Une étude écossaise a fait bouger les lignes

Les chiffres rendus publics le 22 février par l’agence sanitaire écossaise (Public Health Scotland) et l’université d’Édimbourg ont sans doute fait bouger la position française. Cette étude, qui compare les données d'hospitalisation de 5,4 millions de personnes (dont 1,4 million de personnes ayant reçu une première injection), "[fournit] une preuve supplémentaire que le vaccin protège contre les formes graves de la Covid-19, en particulier dans les populations plus âgées qui sont les plus à risque".

Dès la deuxième semaine suivant l’injection, les données montrent une chute des hospitalisations. De 47 % de protection la deuxième semaine à 84 % la cinquième, avant d’amorcer un recul pour tourner plutôt autour de 60 % à partir de la sixième semaine et au-delà. Comme le souligne Le Monde, le vaccin AstraZeneca fait même légèrement mieux que le vaccin de Pfizer-BioNTech. L'ajout de la seconde dose ne peut ensuite qu'ajouter en efficacité.

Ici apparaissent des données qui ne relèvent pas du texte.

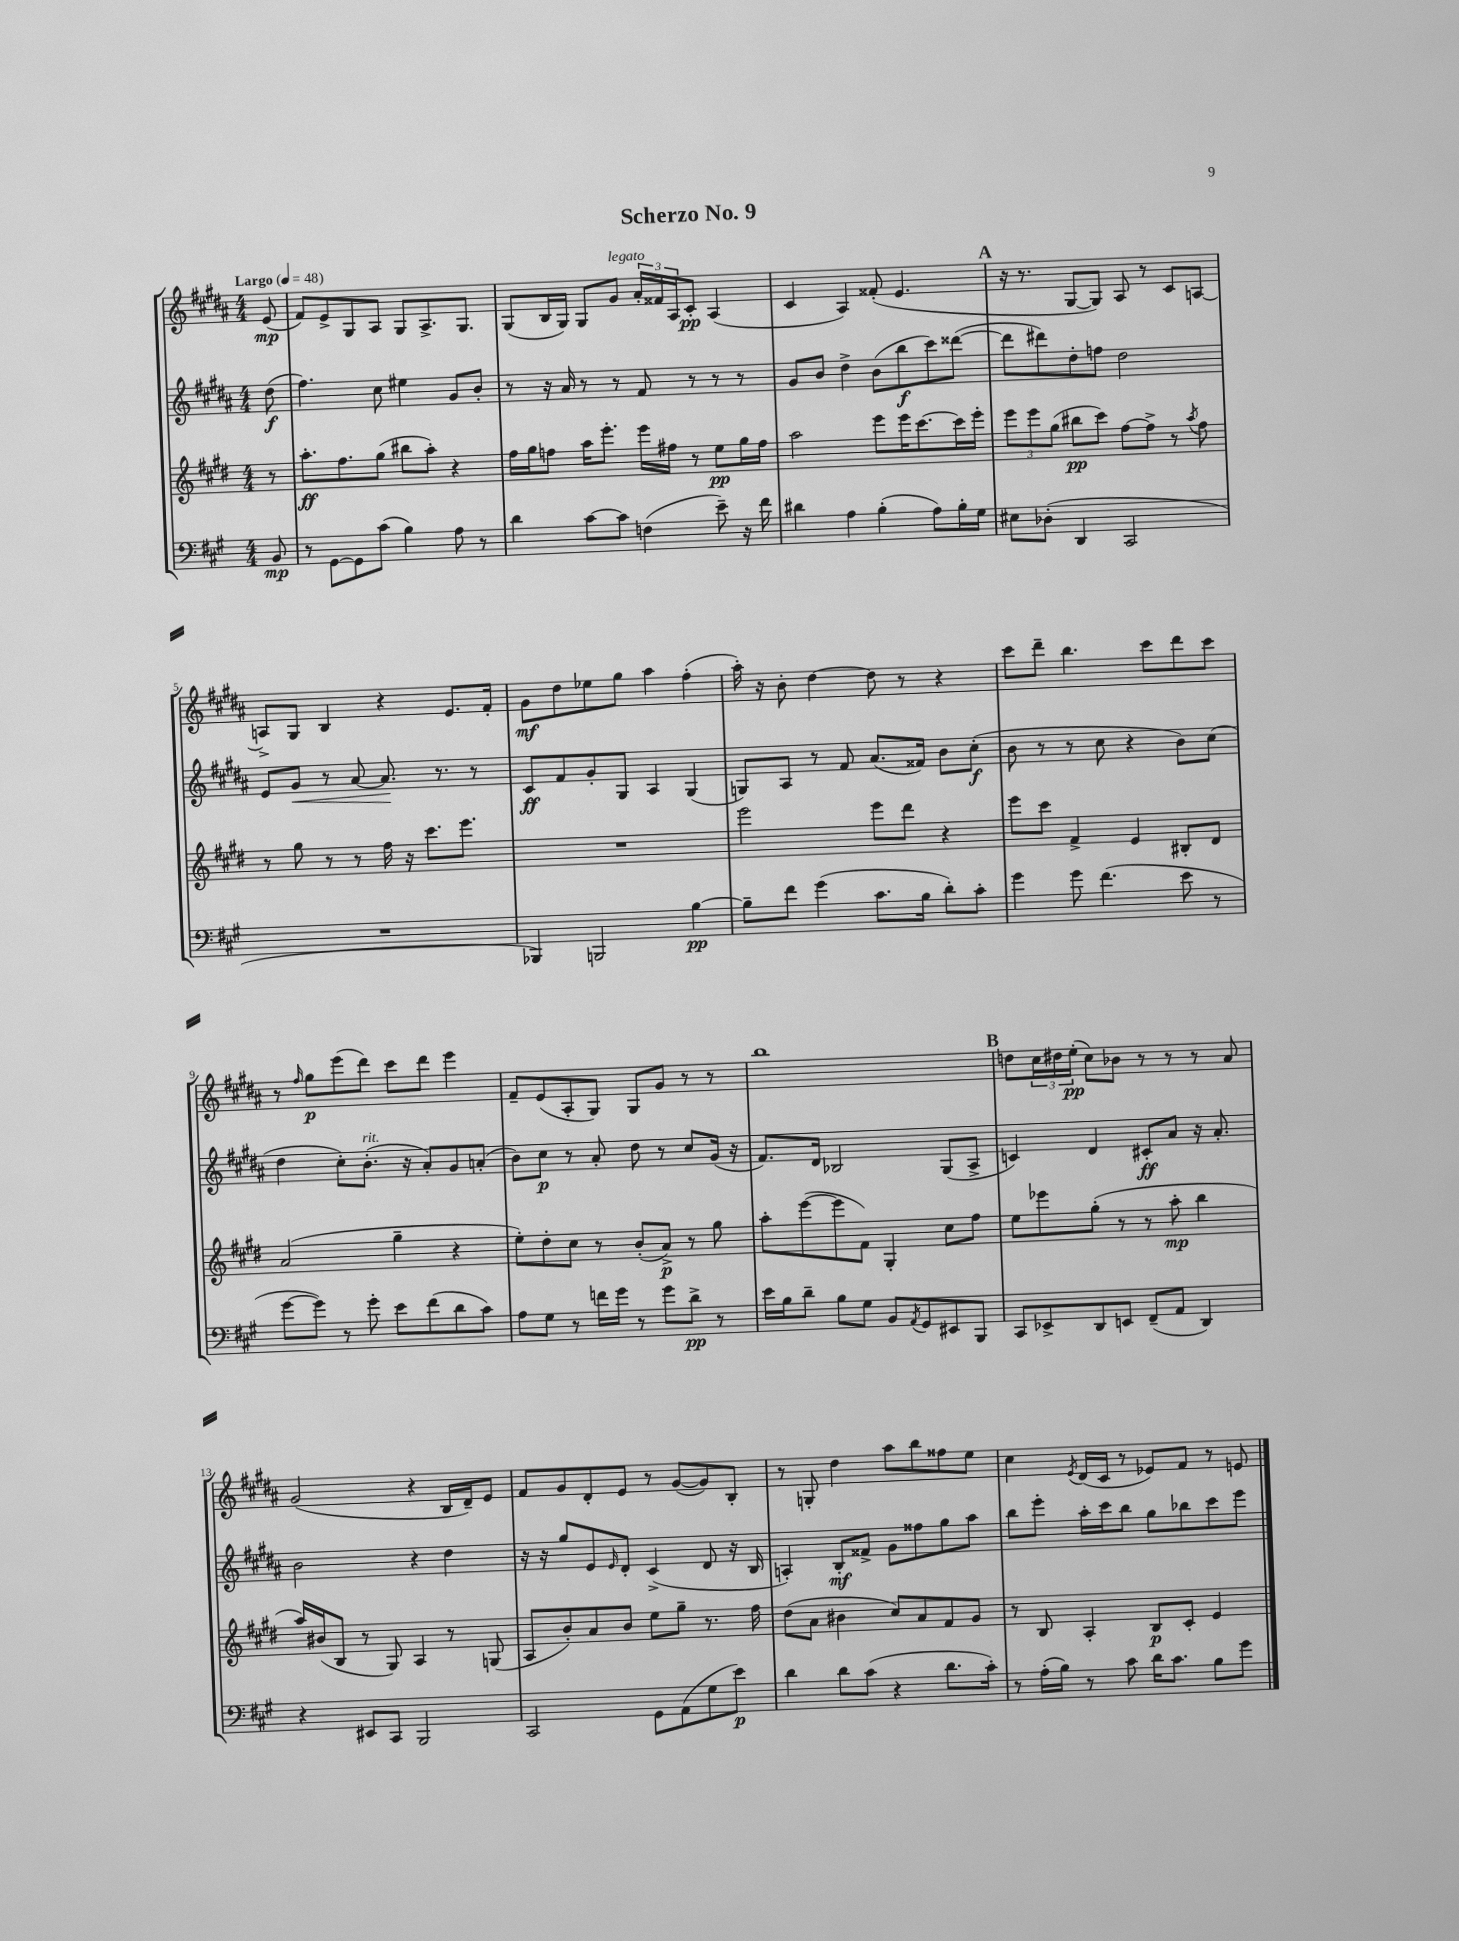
\header { title = "Scherzo No. 9" }
<<
\new StaffGroup <<
\new Staff = "s0" {
    \clef treble \key b \major \numericTimeSignature \time 4/4 \partial 8 \tempo "Largo" 4 = 48
    e'8\mp( |
    fis'8) e'8-> gis8 ais8 gis8 ais8.-> gis8. |
    gis8( b16 gis16) gis8 gis'8^\markup { \italic "legato" } \tuplet 3/2 { ais'16-. fisis'16 ais16 } cis'8-.\pp ais4( |
    cis'4 ais4) fisis'8-.( e'4. |
    \mark \markup { \bold "A" } r16 r8. gis8~ gis8) ais8 r8 cis'8 a8~ |
    a8-> gis8 b4 r4 e'8. fis'16-. |
    gis'8\mf dis''8 ees''8 gis''8 ais''4 fis''4-.( |
    ais''16-.) r16 b'8-. dis''4~ dis''8 r8 r4 |
    cis'''8 dis'''8-- b''4. cis'''8 dis'''8 cis'''8 |
    r8 \grace { fis''16 } gis''8\p e'''8( dis'''8) cis'''8 dis'''8 e'''4 |
    fis'8-- e'8( ais8-. gis8) gis8 gis'8 r8 r8 |
    b''1 |
    \mark \markup { \bold "B" } d''8 \tuplet 3/2 { cis''16 dis''16 e''16-.\pp( } cis''8) bes'8 r8 r8 r8 ais'8 |
    gis'2( r4 b16 dis'16--) e'8 |
    fis'8 gis'8 dis'8-. e'8 r8 gis'8~( gis'8) b8-. |
    r8 g8-. dis''4 ais''8 b''8 fisis''8 e''8 |
    cis''4 \acciaccatura { e'8 } dis'16( cis'16 r8 ees'8) fis'8 r8 e'8 \bar "|." |
}
\new Staff = "s1" {
    \clef treble \key b \major \numericTimeSignature \time 4/4 \partial 8
    dis''8\f( |
    fis''4.) cis''8 eis''4 gis'8 b'8-. |
    r8 r16 ais'16 r8 r8 fis'8 r8 r8 r8 |
    gis'8 b'8 dis''4-> b'8( b''8\f cis'''8) disis'''8~( |
    \mark \markup { \bold "A" } disis'''8 dis'''8) dis''8-. f''8 dis''2 |
    e'8 gis'8\< r8 ais'8~ ais'8.\! r8. r8 |
    cis'8\ff fis'8 gis'8-. gis8 ais4 gis4( |
    g8) ais8 r8 fis'8 ais'8.( fisis'16) b'8 cis''8-.\f( |
    b'8 r8 r8 cis''8 r4 b'8) cis''8( |
    dis''4 cis''8-.) b'8.-.^\markup { \italic "rit." }( r16 ais'8-.) gis'8 a'8-.( |
    b'8) cis''8\p r8 ais'8-. dis''8 r8 cis''8 gis'16( r16 |
    fis'8.) dis'16 bes2 gis8( ais8-> |
    \mark \markup { \bold "B" } c'4) dis'4 cis'8-.\ff ais'8 r16 ais'8.-. |
    b'2 r4 dis''4 |
    r16 r16 gis''8 e'8 \grace { e'16 } dis'8-. cis'4->( dis'8 r16 b16 |
    a4-.) b8-.\mf fisis'8-> gis'8 fisis''8 gis''8 ais''8 |
    b''8 e'''8-. ais''16-. cis'''16 b''8 gis''8 bes''8 cis'''8 e'''8 \bar "|." |
}
\new Staff = "s2" {
    \clef treble \key e \major \numericTimeSignature \time 4/4 \partial 8
    r8 |
    a''8.-.\ff fis''8. gis''8( bis''8 a''8-.) r4 |
    fis''16 gis''16 f''8 a''16 e'''8.-. e'''16 fis''16 r8 e''8\pp gis''16 fis''16 |
    a''2 e'''8 e'''16 cis'''8.~ cis'''16 e'''16-. |
    \mark \markup { \bold "A" } \tuplet 3/2 { e'''8 e'''8 gis''8( } bis''8\pp cis'''8) fis''8~ fis''8-> r8 \acciaccatura { a''8 } fis''8 |
    r8 gis''8 r8 r8 fis''16 r16 cis'''8. e'''8. |
    R1 |
    e'''2 e'''8 dis'''8 r4 |
    e'''8 cis'''8 fis'4-> e'4 bis8-. dis'8 |
    a'2( gis''4-- r4 |
    e''8-.) dis''8-. cis''8 r8 b'8-.( a'8->\p) r8 gis''8 |
    a''8-. e'''8~( e'''8 fis'8) gis4-. cis''8 fis''8 |
    \mark \markup { \bold "B" } e''8 ees'''8 gis''8-.( r8 r8 a''8-.\mp b''4 |
    a''16) bis'16( b8 r8 gis8) a4 r8 g8( |
    a8 b'8-.) a'8 b'8 e''8 gis''8-- r8. fis''16 |
    dis''8( a'8 bis'4 cis''8) a'8 fis'8 gis'8 |
    r8 b8 a4-. b8\p cis'8-. e'4 \bar "|." |
}
\new Staff = "s3" {
    \clef bass \key a \major \numericTimeSignature \time 4/4 \partial 8
    b,8\mp |
    r8 gis,8~ gis,8 cis'8( b4) a8 r8 |
    d'4 cis'8~ cis'8 f4( e'8--) r16 fis'16 |
    dis'4 a4 b4-.( a8) b16-. gis16 |
    \mark \markup { \bold "A" } eis8 des8-.( d,4 cis,2 |
    R1 |
    bes,,4) b,,2 b4~\pp |
    b8-- fis'8 gis'4( cis'8. b16 d'8-.) cis'8-. |
    gis'4 gis'8 fis'4.( e'8 r8 |
    gis'8~ gis'8) r8 gis'8-. e'8 fis'8( d'8 cis'8) |
    a8 gis8 r8 f'16 gis'16 r8 gis'8 d'8->\pp r8 |
    e'16 b16 d'8-- b8 gis8 b,8 \acciaccatura { a,8 } gis,8 eis,8 b,,8 |
    \mark \markup { \bold "B" } cis,8 ees,8-> d,8 e,8 fis,8--( a,8 d,4) |
    r4 eis,8 cis,8 b,,2 |
    cis,2 gis,8 a,8( gis8 e'8\p) |
    d'4 d'8 cis'8( r4 d'8. cis'16-.) |
    r8 a16-.( b16) r8 cis'8 d'16 cis'8. b8 gis'8 \bar "|." |
}
>>
>>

Une étude britannique confirme ces bons chiffres

Une autre étude, menée en conditions réelles au Royaume-Uni chez les plus de 70 ans et publiée lundi, a montré que les vaccins Pfizer et AstraZeneca étaient tous deux, là encore, "hautement efficaces" après une première dose, particulièrement sur les hospitalisations (et donc les formes graves). Une "bonne nouvelle", saluée par le ministre ministre britannique de la Santé.

Cette étude de l'organisme Public Health England (PHE), qui n'a pas encore été évaluée par un comité de lecture, conclut elle que ces deux vaccins présentent une efficacité de plus de 80% pour prévenir les hospitalisations chez les plus de 80 ans, trois à quatre semaines après la première injection. Chez les plus de 70 ans, la protection contre les formes symptomatiques de la maladie quatre semaines après une première dose se situe entre 60 et 73% pour le vaccin Oxford-AstraZeneca.